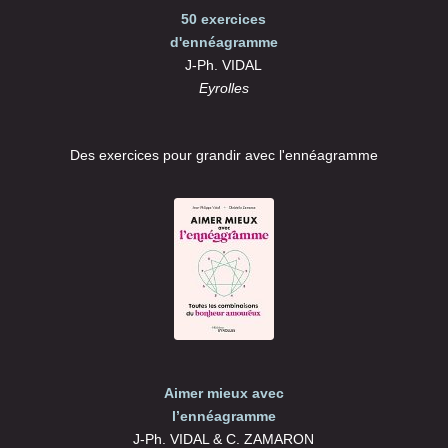
50 exercices
d'ennéagramme
J-Ph. VIDAL
Eyrolles
Des exercices pour grandir avec l'ennéagramme
Aimer mieux avec
l’ennéagramme
J-Ph. VIDAL & C. ZAMARON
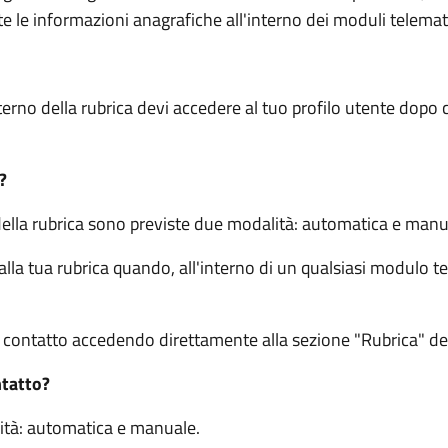
e le informazioni anagrafiche all'interno dei moduli telemati
terno della rubrica devi accedere al tuo profilo utente dopo c
?
della rubrica sono previste due modalità: automatica e manu
a tua rubrica quando, all'interno di un qualsiasi modulo te
ontatto accedendo direttamente alla sezione "Rubrica" del 
ntatto?
ità: automatica e manuale.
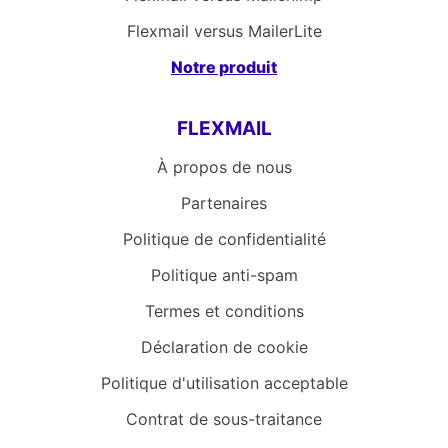
Flexmail versus MailerLite
Notre produit
FLEXMAIL
À propos de nous
Partenaires
Politique de confidentialité
Politique anti-spam
Termes et conditions
Déclaration de cookie
Politique d'utilisation acceptable
Contrat de sous-traitance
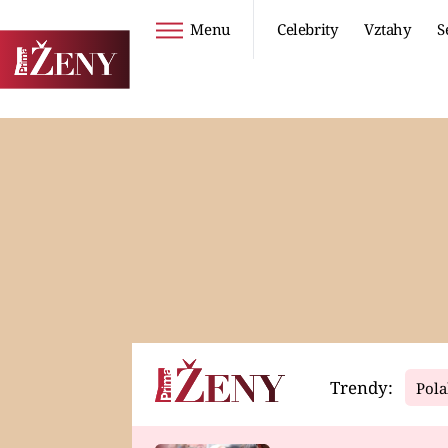
Menu
Celebrity
Vztahy
S
Seriály
Životní styl
ZOO
DIETY A HUBNUTÍ
PROSTŘENO!
CESTOVÁNÍ A
DOVOLENÁ
DUCH
ZDRAVÍ
Trendy:
Pola
Horoskopy
Video
ASTROČLÁNKY
SERIÁLY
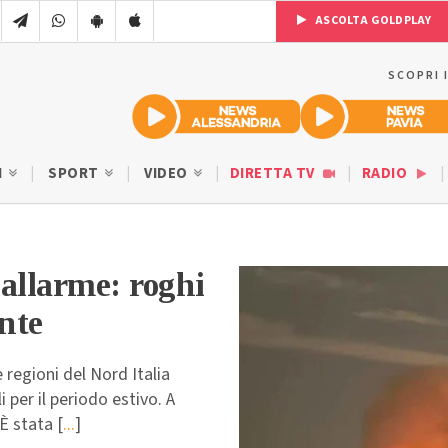
ASCOLTA GOLDPLAY
SCOPRI 
I
SPORT
VIDEO
DIRETTA TV
RADIO
’allarme: roghi
nte
regioni del Nord Italia
 per il periodo estivo. A
È stata [
...
]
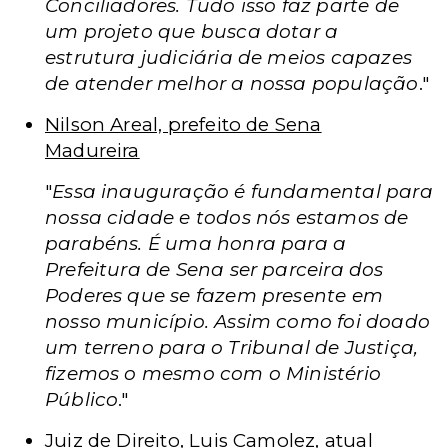
Conciliadores. Tudo isso faz parte de
um projeto que busca dotar a
estrutura judiciária de meios capazes
de atender melhor a nossa população
."
Nilson Areal, prefeito de Sena
Madureira
"
Essa inauguração é fundamental para
nossa cidade e todos nós estamos de
parabéns. É uma honra para a
Prefeitura de Sena ser parceira dos
Poderes que se fazem presente em
nosso município. Assim como foi doado
um terreno para o Tribunal de Justiça,
fizemos o mesmo com o Ministério
Público
."
Juiz de Direito, Luis Camolez, atual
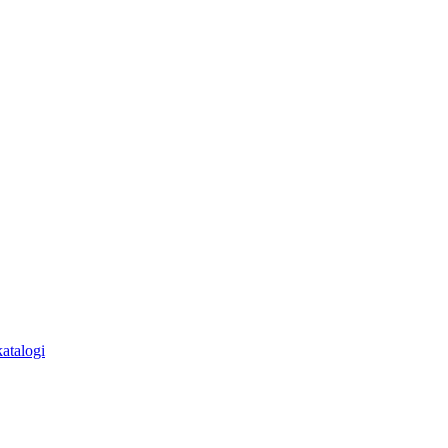
atalogi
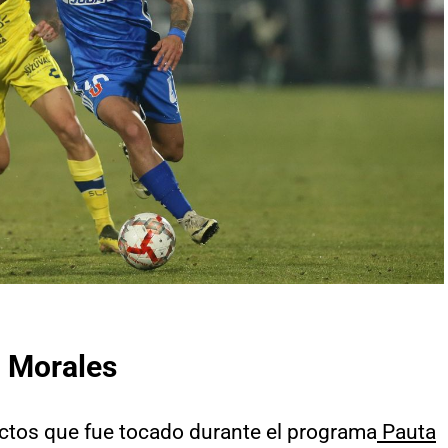
o Morales
ectos que fue tocado durante el programa
Pauta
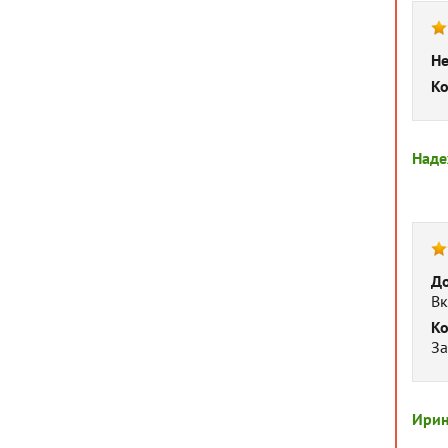
Не
Ко
Наде
До
Вк
Ко
За
Ири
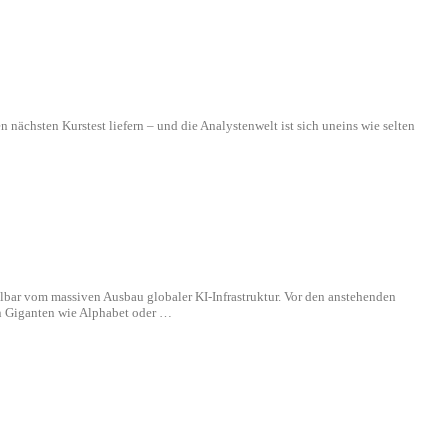
nächsten Kurstest liefern – und die Analystenwelt ist sich uneins wie selten
lbar vom massiven Ausbau globaler KI-Infrastruktur. Vor den anstehenden
n Giganten wie Alphabet oder …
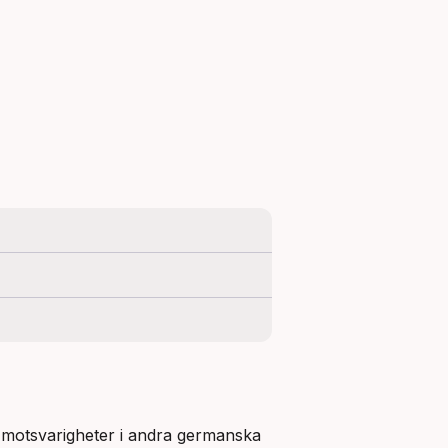
 motsvarigheter i andra germanska 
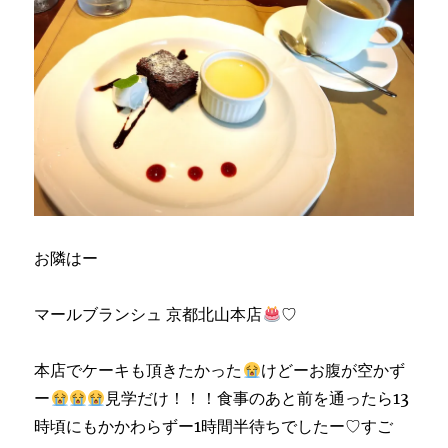
お隣はー
マールブランシュ 京都北山本店
♡
本店でケーキも頂きたかった
けどーお腹が空かず
ー
見学だけ！！！食事のあと前を通ったら13
時頃にもかかわらずー1時間半待ちでしたー♡すご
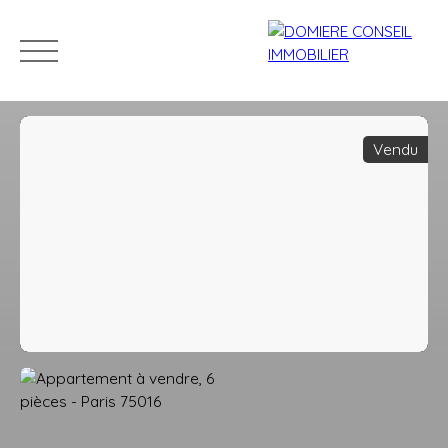
Vendu
ACCUEIL
ACHETER
LOUER
VENDRE
NOS CONSEILLERS
Estimation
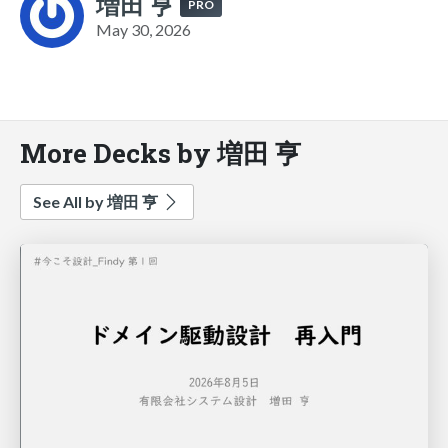
増田 亨
PRO
May 30, 2026
More Decks by 増田 亨
See All by 増田 亨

Work instructions
What lines in the data above contain the word "exercices"? Show them all.

Exercise response
50 exercices
Des exercices pour grandir avec l'ennéagramme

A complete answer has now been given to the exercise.